> _ENTRIES PROVIDED_:
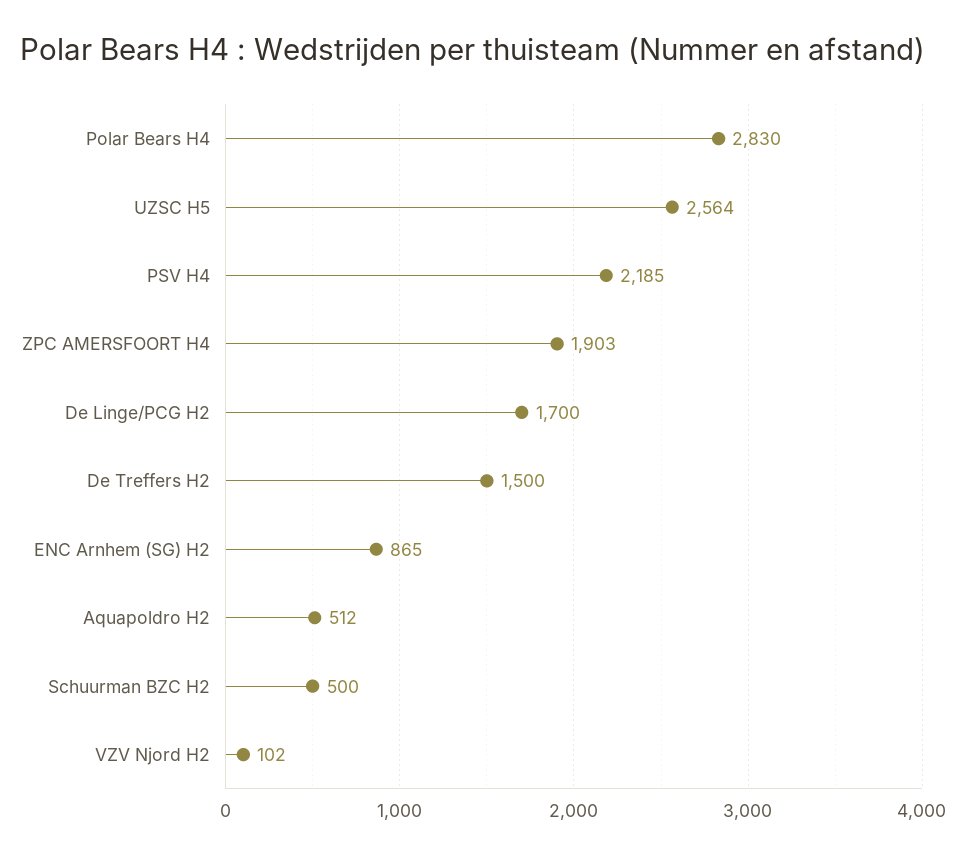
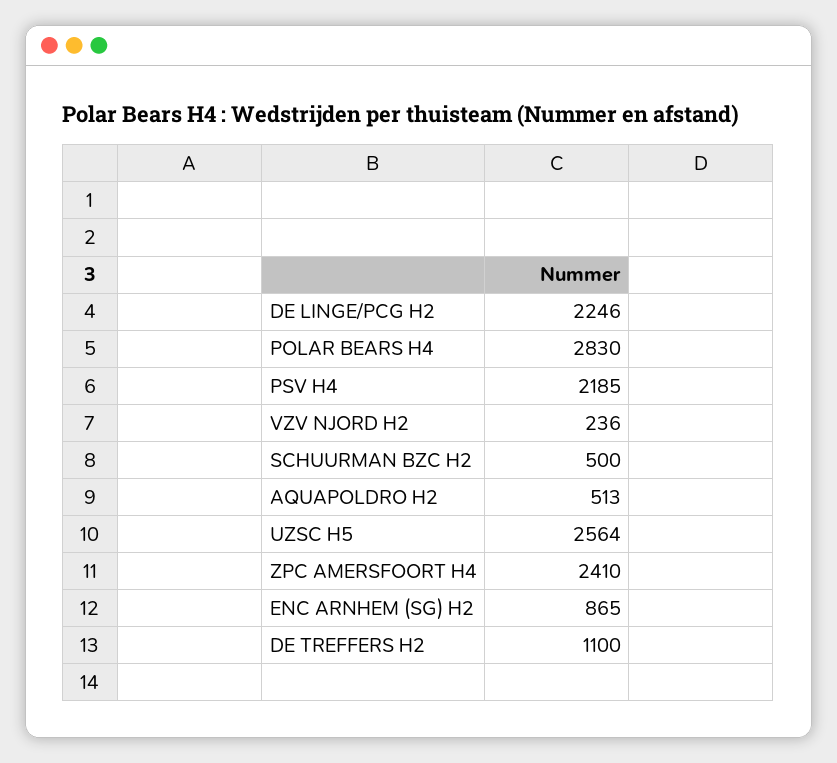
ZPC AMERSFOORT H4: 1903 -> 2410
De Linge/PCG H2: 1700 -> 2246
De Treffers H2: 1500 -> 1100
Aquapoldro H2: 512 -> 513
VZV Njord H2: 102 -> 236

> _TASK STATEMENT_: Retype exactly, please, only the lines of the entries that run from the one containing "De Linge/PCG H2: 1700 -> 2246" to the last.

> _SOLVED PROBLEM_:
De Linge/PCG H2: 1700 -> 2246
De Treffers H2: 1500 -> 1100
Aquapoldro H2: 512 -> 513
VZV Njord H2: 102 -> 236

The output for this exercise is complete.